Sadly for me, that is still the case. Perhaps that is why I am so afraid to take initiative on anything. What if I am doing something else when my instructions finally come in?
Anyhow, I have not experienced any positive effects from my uniqueness. Not consciously. School was too easy for me to take seriously. Getting an A on something was par for the course. It was so easy for me, and I received so little positive feedback from the world about it, that it never felt like an achievement at all.
It was just… what I did, I suppose.
Even today, when I know I have a lot of intelligence and talent, it is hard to take any comfort at all from it. I’ve always had a lot of potential. I was told that over and over again as a child. But nothing ever came of it, so I can’t take it seriously, even though I totally should.

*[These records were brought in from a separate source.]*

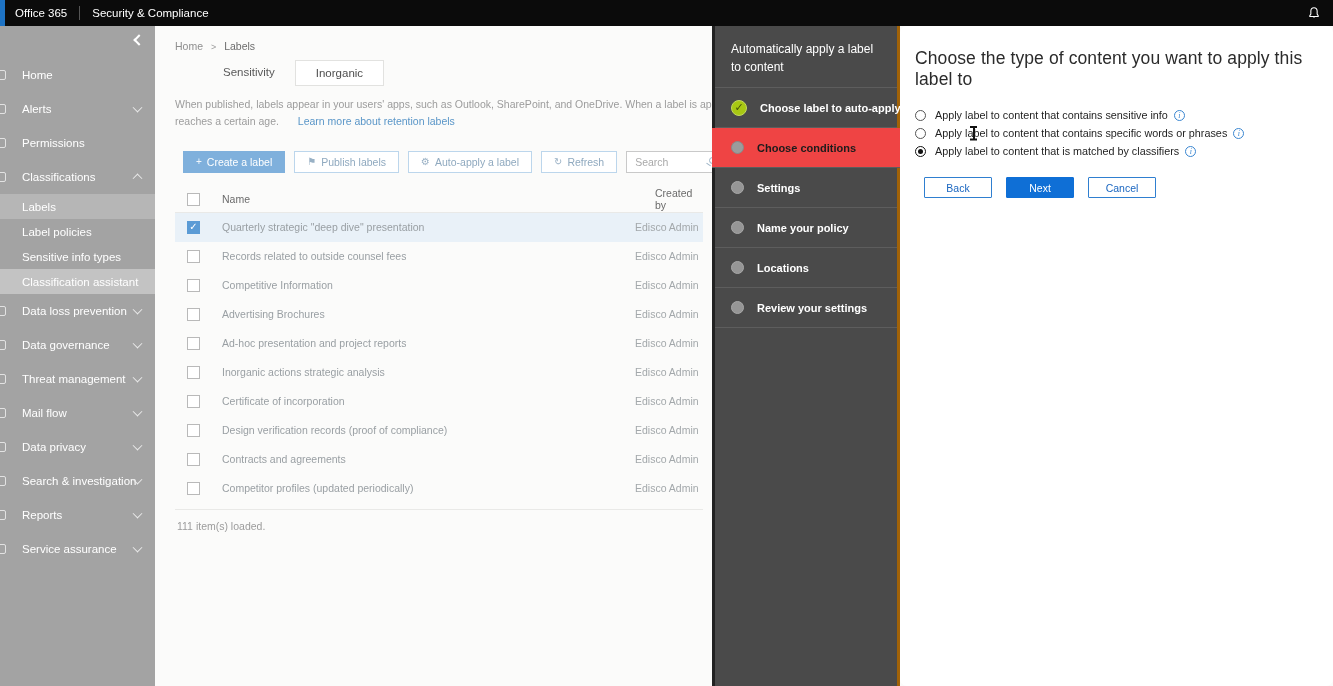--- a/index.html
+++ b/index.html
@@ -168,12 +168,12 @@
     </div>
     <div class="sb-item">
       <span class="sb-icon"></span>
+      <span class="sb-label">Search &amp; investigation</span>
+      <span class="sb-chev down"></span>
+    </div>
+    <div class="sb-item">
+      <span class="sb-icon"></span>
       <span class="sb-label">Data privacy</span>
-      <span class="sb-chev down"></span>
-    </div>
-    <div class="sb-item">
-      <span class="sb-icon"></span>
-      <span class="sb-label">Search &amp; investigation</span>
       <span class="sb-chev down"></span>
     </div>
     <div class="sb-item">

Not everyone has the gifts that I have. I should be grateful. They told me that over and over again too.
But I wasn’t. And that hasn’t changed.
I wish I could be grateful for my gifts. That gratitude might motivate me. Go out there and show the world how awesome I am, and all that. But I just don’t have enough motivation to overcome my fear, ennui, and inertia.
In a sense, I suppose I am waiting for the world to make the first move. Waiting for someone to hold out their hand to me and say “I believe in you, and I will help you get through the rough terrain between you and success. ”

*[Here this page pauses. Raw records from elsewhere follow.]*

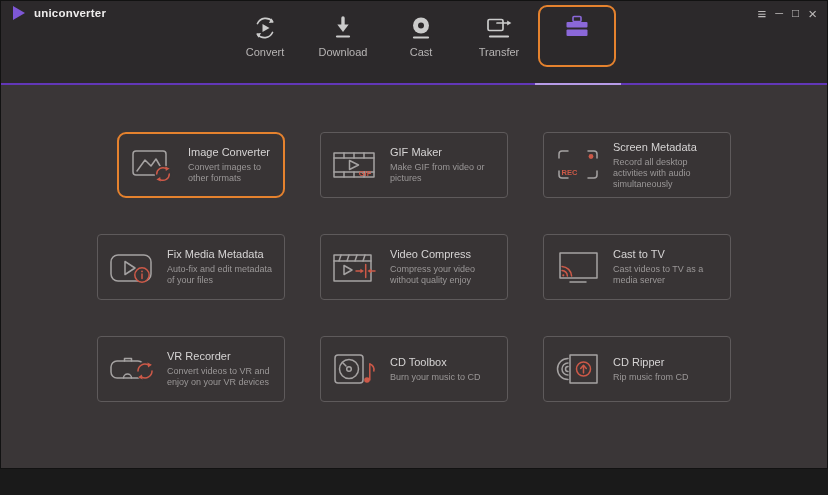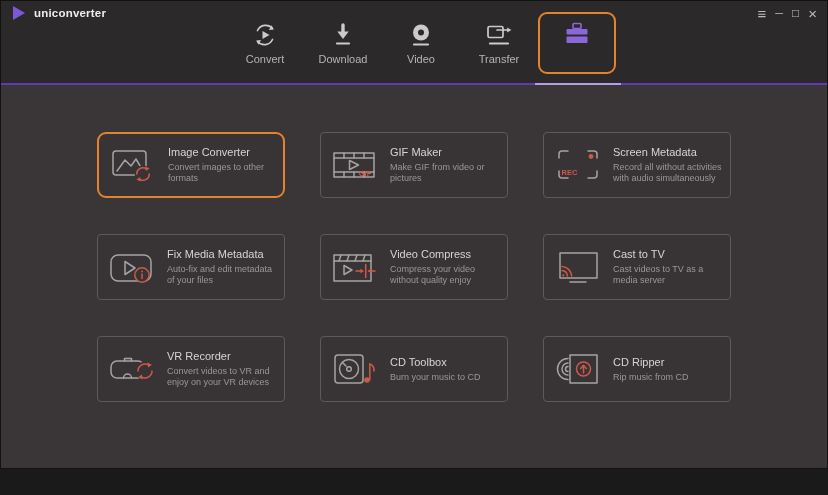--- a/index.html
+++ b/index.html
@@ -24,7 +24,7 @@
   .win-controls .maxi { font-size:12px; }
   .win-controls .clos { font-size:15px; }
   
-  .tabs { position:absolute; left:225px; top:11px; display:flex; }
+  .tabs { position:absolute; left:225px; top:4px; display:flex; }
   .tab {
     width:78px; height:62px; border:2px solid transparent; border-radius:9px;
     display:flex; flex-direction:column; align-items:center; justify-content:flex-start;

Obviously, that’s not how reality works. Even if such a person existed (which is unlikely), I would at least need to put my works somewhere they can see them and decide to help me. Nobody is going to break down the doors of my tiny little world and rescue me from the custom dungeon I have locked myself into for twenty years.
So obviously, whatever keeps me from putting myself out there has to go. Around, through, or over, it doesn’t matter, but it has to be taken out of the picture before I can truly grow.
And I want to grow. I need to grow. I am so tired of being so small on the inside.
I’m a sad little Peter Pan, who desperately wants to grow up.
But I might need a little help.
I will talk to you nice people again tomorrow.